Homework 12

CHE 116: Numerical Methods and Statistics

4/19/2018


Homework Requirements:

  1. Write all equations in $\LaTeX$
  2. Simplify all expressions
  3. Put comments in your Python code
  4. Explain or show your work
  5. Follow the academic honesty guidelines in the syllabus

1. Conceptual Questions (20 Points)

Answer in Markdown 2 Points each

  1. What assumption do we make on the noise terms when doing linear regression? How can we check it?

  2. Your friend tells you that it's important to minimize both the SSR and TSS. What's wrong with minimizing the TSS?

  3. How do you justify the presence of a slope?

  4. What is the best numeric value or statistic for justifying the existence of a correlation?

  5. What should you plot to justify an ordinary 4-dimensional least squares regression?

  6. Why do we use different number of deducted degrees of freedom when doing hypothesis testing vs performing the regression?

  7. Write a model equation for 3-dimensional ordinary least squares regression with an intercept. For example, a one dimensional model equation without an intercept would be $y = \beta_0 x + \epsilon$

  8. Write a model equation for when $y \propto \ln{x}$. Assume no intercept

  9. Write a model equation for a person's life expectancy ($l$) assuming it depends on gender ($s$) and if the person eats vegetables ($v$). Assume for this problem that gender and eating vegetables are both binary (0 or 1).

  10. Write a model equation for homework performanced ($h$) based on music genre listended to while working. The following genres are conisdered: Kwaito, Electroswing, and Djent Metal. You can only listen to one genre at a time. Use the letters $k$, $e$, and $d$.

2. Short Answer Questions (16 Points)

Answer in Python or Markdown as appropiate 4 Points each

  1. If $\sigma_{xy} = -2.1$, $\sigma_{x}^2 = 3.5$, $\sigma_{y}^2 = 1.7$, what is the best fit slope? How does it change if the intercept is $-2.1$?

  2. If your model equation is $y = \beta_0 + \beta_1 x + \beta_2 z + \epsilon$, what is the deducted degrees of freedom?

  3. If $N = 12$, $D = 2$, and $S^2_{\beta_0} = 2.5$, what is the width of a 90% confidence interval for $\beta_0$?

  4. If your best fit intercept is $\hat{\alpha} = 3$ with a standard error of $0.7$, what is the $p$-value for the existence of the that intercept? Take $N = 15$ and assume it's 1D OLS.

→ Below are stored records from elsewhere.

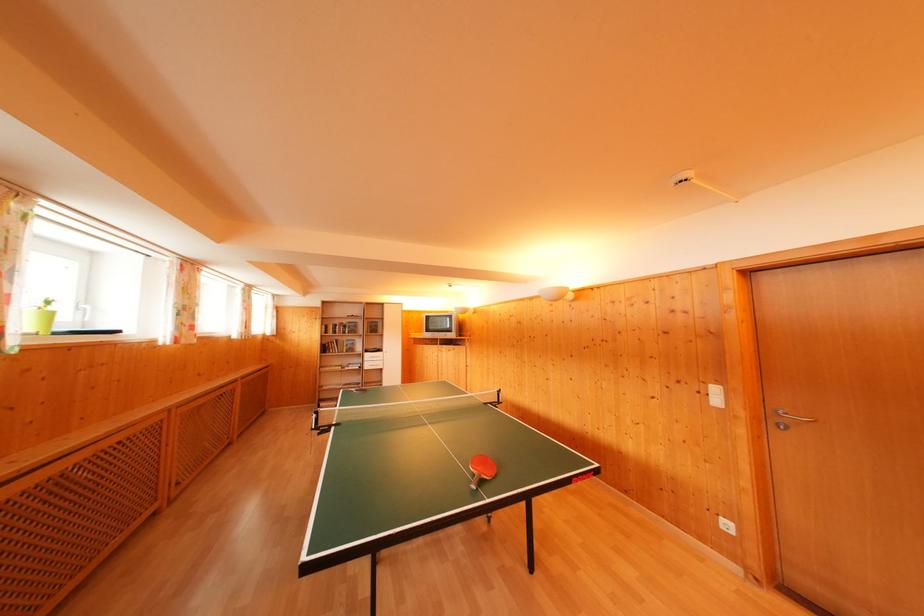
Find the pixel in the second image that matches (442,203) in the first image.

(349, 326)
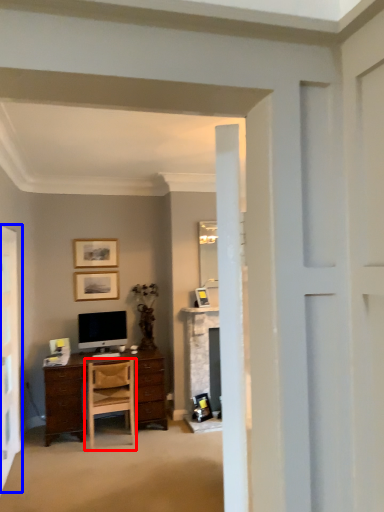
Question: Which of the following is the farthest to the observer, chair (highlighted by a red box) or screen door (highlighted by a blue box)?

Choices:
 (A) chair
 (B) screen door

Answer: (A)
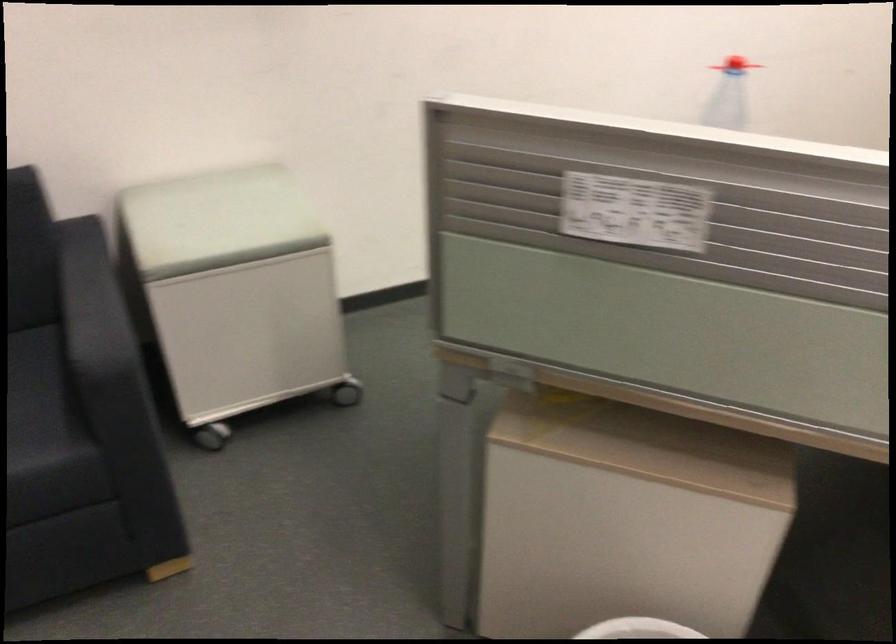
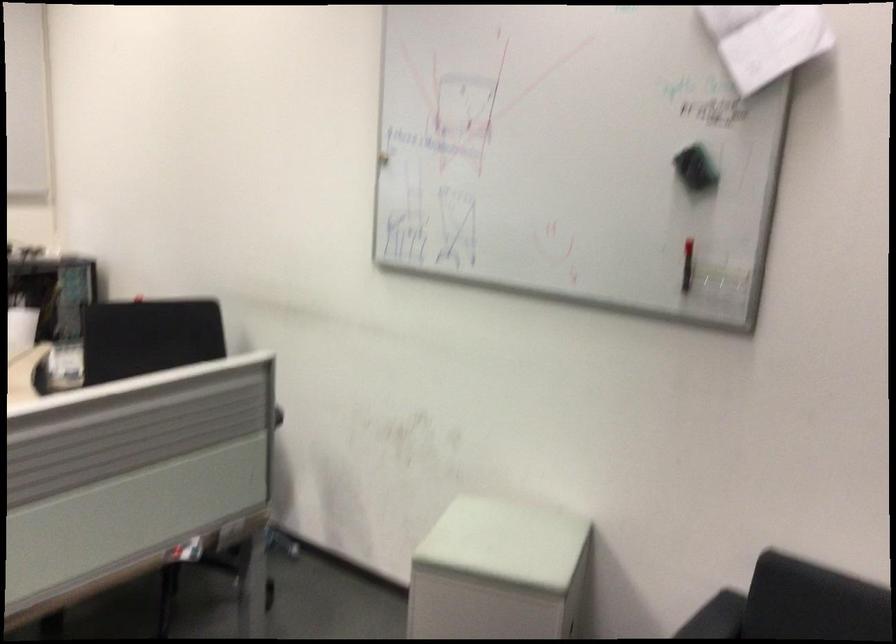
The first image is from the beginning of the video and the second image is from the end. How did the camera likely rotate when shooting the video?

The rotation direction of the camera is right-down.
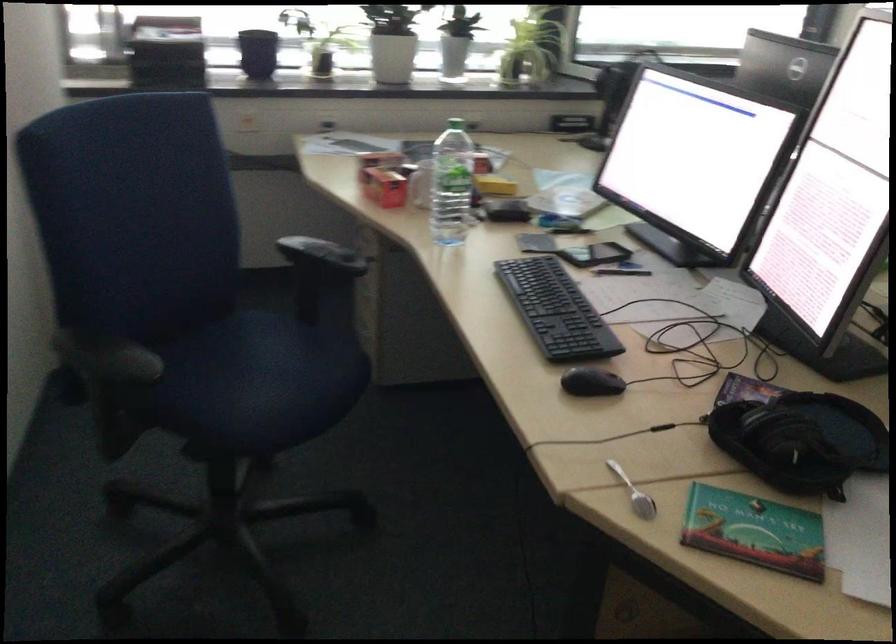
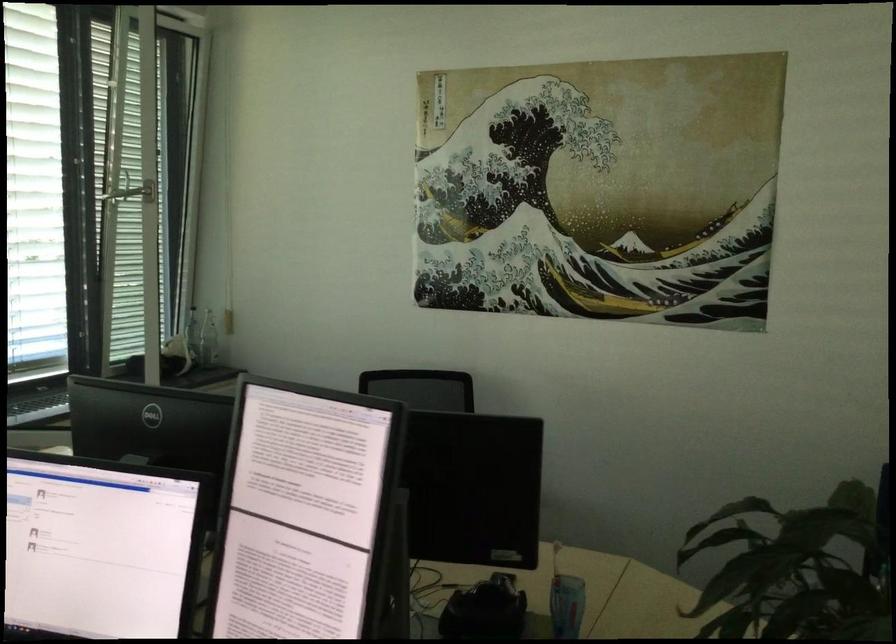
Question: The camera is either moving clockwise (left) or counter-clockwise (right) around the object. The first image is from the beginning of the video and the second image is from the end. Is the camera moving left or right when shooting the video?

3. Linearized Regression (24 Points)

Regress the following data to the model equation $y = \beta_0 \ln x + \beta_1 x + \beta_2 +\epsilon$ using a linearization so that you use ND OLS. Report the following:

  1. [4 points] Justification for regression. Use words and statistics.
  2. [12 points] Fit coefficients with 95% confidence intervals.
  3. [4 points] Plot fit
  4. [4 points] Show if residuals are normal
x = [0.2, 0.29, 0.39, 0.48, 0.57, 0.66, 0.76, 0.85, 0.94, 1.04, 1.13, 1.22, 1.31, 1.41, 1.5]
y = [2.92, 2.58, 3.18, 4.27, 4.5, 3.93, 4.32, 4.57, 4.55, 4.7, 5.02, 4.21, 3.04, 4.98, 6.45]

4. Non-Linear Regression (12 Points)

Repeat problem 3 with non-linear least squares instead. Only do the computation of the coefficients with confidence intervals. Be sure to write out your partials making up your $F$-matrix in markdown.